Tunisie – Informatique : Rencontre avec un architecte d’un monde (logiciels) libre

Webmanagercenter : A travers nos lectures, nous avons pu constater le début de
l’expansion du terrain des logiciels libres (LL) : jusqu’à là réservés à une
sphère de techniciens innovants, les LL font leur trou et commencent maintenant
à toucher le grand public. Pouvez-vous, en pensant à nos lecteurs, nous éclairer
sur toutes ces notions que sont l’Open source, le middleware, et les LL ?

jean-laisne-320.jpgJean-Pierre Laisné : Je pense qu’il serait bon de partir de la genèse de tout
ça, plutôt que de définitions pour comprendre ces notions. Vous connaissez
Richard Stallman [le père des LL] ? C’est lorsqu’il travaillait au MIT
(Massachusetts Institute of Technology) que l’impossibilité de disposer du code
source du logiciel du matériel qu’il utilisait l’a amené à réfléchir. Ce qu’il
voulait c’était avoir accès au code source et pouvoir le modifier et l’améliorer
selon ses besoins et le redistribuer afin que d’autres puissent aussi
l’améliorer. Contre cette logique propriétaire, il a créé une licence [GPL : la
licence du LL par excellence], en ‘copyleft’ pour se différencier du copyright
habituel.

En 1991, Linus Torvalds [étudiant finlandais] a créé son propre système
d’exploitation Unix, auquel d’autres informaticiens (sollicités via Internet)
ont contribué à la finalisation grâce aux outils libres (GCC) et à la licence
GPL : cette collaboration aboutit à
LINUX.

Parallèlement, l’émergence d’Internet, dont l’architecture technique repose sur
une hiérarchie de réseaux, s’appuie sur l’étroite intimité qui la lie aux
logiciels libres et à leur interopérabilité.

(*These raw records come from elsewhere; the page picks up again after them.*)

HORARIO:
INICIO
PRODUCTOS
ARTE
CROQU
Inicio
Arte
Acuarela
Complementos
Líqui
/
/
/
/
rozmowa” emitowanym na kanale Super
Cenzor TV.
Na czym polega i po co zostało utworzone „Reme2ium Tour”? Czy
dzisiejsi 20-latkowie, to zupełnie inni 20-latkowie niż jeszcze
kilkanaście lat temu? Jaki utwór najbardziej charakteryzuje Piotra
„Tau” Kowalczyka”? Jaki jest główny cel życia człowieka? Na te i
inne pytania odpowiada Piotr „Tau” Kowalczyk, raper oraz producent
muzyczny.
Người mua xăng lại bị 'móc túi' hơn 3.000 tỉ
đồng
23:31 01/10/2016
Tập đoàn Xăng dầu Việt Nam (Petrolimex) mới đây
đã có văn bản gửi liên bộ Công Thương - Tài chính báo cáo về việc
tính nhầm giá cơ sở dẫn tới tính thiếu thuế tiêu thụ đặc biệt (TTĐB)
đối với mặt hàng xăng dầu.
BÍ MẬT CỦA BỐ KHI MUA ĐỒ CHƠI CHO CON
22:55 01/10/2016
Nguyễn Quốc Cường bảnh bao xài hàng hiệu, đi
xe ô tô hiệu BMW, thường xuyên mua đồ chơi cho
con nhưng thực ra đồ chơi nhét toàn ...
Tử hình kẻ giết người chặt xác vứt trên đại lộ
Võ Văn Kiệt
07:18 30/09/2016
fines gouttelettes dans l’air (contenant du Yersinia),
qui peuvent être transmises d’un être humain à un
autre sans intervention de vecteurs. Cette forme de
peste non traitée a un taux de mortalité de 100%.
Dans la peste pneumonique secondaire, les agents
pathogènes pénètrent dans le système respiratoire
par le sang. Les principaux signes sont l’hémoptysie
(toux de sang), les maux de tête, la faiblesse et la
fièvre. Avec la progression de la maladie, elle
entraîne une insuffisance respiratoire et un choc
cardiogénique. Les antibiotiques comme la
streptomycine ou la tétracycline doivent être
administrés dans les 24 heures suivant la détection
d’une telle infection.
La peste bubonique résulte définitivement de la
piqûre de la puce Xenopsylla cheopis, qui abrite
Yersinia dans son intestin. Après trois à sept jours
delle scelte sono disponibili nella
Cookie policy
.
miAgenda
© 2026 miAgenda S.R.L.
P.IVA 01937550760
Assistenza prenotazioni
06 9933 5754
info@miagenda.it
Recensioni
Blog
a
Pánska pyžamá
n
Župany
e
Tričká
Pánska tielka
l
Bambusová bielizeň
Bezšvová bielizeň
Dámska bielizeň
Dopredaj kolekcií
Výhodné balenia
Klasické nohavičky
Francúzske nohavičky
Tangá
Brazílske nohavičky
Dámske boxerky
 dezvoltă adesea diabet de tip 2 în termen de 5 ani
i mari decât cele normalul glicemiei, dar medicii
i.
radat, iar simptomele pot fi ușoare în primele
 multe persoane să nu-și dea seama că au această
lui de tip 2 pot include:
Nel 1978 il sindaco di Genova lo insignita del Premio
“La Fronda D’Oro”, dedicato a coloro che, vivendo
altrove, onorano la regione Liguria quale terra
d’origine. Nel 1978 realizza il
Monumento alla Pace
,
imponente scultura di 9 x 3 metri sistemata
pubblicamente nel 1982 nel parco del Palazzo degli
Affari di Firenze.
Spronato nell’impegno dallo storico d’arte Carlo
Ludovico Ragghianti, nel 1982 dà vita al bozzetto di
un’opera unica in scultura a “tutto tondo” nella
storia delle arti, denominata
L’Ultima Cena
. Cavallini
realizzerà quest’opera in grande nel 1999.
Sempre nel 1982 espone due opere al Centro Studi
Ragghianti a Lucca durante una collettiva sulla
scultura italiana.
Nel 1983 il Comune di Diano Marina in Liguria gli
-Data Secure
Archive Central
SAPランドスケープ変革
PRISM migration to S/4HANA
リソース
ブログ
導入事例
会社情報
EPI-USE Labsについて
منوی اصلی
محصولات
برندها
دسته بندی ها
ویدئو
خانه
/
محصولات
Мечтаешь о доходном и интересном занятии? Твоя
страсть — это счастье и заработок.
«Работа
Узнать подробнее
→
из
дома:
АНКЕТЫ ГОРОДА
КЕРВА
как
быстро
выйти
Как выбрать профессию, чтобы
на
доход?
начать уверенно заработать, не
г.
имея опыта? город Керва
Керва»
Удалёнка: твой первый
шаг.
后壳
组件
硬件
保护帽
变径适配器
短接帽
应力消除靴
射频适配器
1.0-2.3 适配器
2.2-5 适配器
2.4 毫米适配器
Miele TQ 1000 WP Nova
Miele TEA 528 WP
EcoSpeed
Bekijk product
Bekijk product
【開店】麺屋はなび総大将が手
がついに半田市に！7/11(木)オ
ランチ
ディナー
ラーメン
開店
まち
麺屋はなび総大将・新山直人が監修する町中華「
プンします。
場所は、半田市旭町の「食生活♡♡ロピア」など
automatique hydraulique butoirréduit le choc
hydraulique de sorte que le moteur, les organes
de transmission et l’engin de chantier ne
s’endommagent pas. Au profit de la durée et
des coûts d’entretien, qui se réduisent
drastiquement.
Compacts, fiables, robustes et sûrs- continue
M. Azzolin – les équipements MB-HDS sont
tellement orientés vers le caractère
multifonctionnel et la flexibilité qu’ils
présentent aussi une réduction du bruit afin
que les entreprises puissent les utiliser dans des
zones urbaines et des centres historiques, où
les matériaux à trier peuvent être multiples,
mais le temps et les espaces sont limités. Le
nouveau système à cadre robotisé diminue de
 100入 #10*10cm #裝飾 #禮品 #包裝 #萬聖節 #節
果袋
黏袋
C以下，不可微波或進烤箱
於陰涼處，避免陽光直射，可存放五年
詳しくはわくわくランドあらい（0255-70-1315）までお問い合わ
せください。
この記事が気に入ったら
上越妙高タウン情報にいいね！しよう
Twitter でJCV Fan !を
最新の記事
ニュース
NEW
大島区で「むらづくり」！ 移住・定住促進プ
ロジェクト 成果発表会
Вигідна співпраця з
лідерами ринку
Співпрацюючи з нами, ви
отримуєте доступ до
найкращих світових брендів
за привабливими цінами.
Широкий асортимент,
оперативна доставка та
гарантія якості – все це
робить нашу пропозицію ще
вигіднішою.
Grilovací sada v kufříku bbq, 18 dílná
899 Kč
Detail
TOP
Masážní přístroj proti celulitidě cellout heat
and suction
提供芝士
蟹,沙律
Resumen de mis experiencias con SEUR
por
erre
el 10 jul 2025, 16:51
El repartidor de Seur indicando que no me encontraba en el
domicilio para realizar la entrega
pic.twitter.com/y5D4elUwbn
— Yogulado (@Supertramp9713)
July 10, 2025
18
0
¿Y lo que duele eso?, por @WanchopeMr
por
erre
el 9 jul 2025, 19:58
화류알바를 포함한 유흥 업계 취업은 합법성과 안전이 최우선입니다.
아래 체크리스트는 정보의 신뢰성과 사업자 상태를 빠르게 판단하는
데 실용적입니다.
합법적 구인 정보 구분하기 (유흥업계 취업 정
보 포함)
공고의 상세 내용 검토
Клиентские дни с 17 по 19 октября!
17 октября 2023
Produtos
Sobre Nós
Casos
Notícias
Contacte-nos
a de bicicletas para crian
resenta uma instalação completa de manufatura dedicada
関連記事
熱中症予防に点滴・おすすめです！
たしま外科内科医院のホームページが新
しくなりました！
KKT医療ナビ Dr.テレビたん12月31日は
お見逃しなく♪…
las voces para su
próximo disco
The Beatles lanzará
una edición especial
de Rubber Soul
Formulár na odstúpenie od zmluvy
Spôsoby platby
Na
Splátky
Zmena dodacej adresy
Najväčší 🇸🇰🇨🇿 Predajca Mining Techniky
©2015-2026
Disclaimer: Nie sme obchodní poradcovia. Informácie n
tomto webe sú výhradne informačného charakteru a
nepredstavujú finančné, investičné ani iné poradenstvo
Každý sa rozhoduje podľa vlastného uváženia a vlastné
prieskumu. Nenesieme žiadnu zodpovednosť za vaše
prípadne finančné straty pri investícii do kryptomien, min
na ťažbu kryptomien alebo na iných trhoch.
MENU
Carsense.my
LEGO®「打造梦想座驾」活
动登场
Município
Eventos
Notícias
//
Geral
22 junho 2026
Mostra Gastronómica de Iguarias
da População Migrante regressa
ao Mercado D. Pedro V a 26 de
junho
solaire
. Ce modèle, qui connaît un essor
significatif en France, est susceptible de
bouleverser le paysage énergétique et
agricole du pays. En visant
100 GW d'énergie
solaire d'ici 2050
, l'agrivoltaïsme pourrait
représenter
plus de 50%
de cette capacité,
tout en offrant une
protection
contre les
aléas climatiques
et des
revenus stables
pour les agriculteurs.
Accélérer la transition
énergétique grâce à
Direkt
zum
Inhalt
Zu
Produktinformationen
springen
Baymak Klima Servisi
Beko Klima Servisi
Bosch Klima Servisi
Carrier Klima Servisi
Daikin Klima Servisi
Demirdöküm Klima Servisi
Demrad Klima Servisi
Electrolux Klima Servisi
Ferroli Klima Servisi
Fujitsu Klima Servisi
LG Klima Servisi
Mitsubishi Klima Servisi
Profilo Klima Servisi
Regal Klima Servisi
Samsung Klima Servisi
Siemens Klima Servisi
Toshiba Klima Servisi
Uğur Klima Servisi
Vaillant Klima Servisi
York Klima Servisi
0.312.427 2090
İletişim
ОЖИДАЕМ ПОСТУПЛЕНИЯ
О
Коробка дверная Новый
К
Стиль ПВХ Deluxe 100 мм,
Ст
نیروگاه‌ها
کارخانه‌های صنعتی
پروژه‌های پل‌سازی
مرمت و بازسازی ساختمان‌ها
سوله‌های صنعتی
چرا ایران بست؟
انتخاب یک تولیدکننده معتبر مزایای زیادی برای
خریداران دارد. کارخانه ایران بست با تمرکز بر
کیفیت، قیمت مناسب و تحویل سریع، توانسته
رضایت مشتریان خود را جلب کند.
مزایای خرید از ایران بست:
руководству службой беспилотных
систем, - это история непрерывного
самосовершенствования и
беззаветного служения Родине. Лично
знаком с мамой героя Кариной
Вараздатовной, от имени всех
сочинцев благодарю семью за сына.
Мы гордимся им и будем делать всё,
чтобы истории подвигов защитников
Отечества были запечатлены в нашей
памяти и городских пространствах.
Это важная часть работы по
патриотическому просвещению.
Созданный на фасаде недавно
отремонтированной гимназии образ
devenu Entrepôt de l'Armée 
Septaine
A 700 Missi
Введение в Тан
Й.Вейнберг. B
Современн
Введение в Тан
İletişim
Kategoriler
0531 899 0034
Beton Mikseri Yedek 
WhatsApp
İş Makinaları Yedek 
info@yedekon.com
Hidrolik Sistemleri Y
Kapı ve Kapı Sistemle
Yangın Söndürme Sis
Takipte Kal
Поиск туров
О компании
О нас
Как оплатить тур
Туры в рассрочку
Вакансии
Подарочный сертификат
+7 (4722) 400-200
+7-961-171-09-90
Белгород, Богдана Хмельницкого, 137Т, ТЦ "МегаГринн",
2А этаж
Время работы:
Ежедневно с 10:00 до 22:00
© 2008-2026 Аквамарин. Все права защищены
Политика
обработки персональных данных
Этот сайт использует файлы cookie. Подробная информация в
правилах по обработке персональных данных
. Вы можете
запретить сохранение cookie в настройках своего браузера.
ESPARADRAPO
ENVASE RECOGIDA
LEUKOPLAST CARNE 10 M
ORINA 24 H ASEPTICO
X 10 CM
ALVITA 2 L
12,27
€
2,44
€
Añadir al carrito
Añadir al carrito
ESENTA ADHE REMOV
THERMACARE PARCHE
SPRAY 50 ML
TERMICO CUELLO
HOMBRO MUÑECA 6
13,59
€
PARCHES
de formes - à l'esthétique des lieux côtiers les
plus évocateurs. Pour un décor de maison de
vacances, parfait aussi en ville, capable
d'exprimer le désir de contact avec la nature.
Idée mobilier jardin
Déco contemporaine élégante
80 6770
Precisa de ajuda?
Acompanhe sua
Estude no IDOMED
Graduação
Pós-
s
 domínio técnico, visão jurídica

Le Web émerge, Linux mature, serveur apache est créé… Vous connaissez la suite !
L’éclosion de nouvelles technologies autour des LL : Cloud computing, SAS,
Google, blogs, tweets …

Dans votre intervention, vous avez parlé de logiciel libre comme d’un bien
commun mais vous parliez également de business model. Pouvez-vous nous expliquer
le comment du pourquoi ?

La nature même des LL en fait un bien commun à préserver, à enrichir et à
partager. En créant ensemble sans contrainte, nous obtenons une production
sociale qui a une valeur et qui peut engendrer des activités rémunératrices : la
documentation, le service de formation, le service de support, le service
d’intégration… C’est une chaîne vertueuse autour de l’exploitation directe des
LL.

On peut également utiliser les LL pour créer en aval un service innovant pas
forcément libre, du type Google. Nous aurons donc ici un business model hybride.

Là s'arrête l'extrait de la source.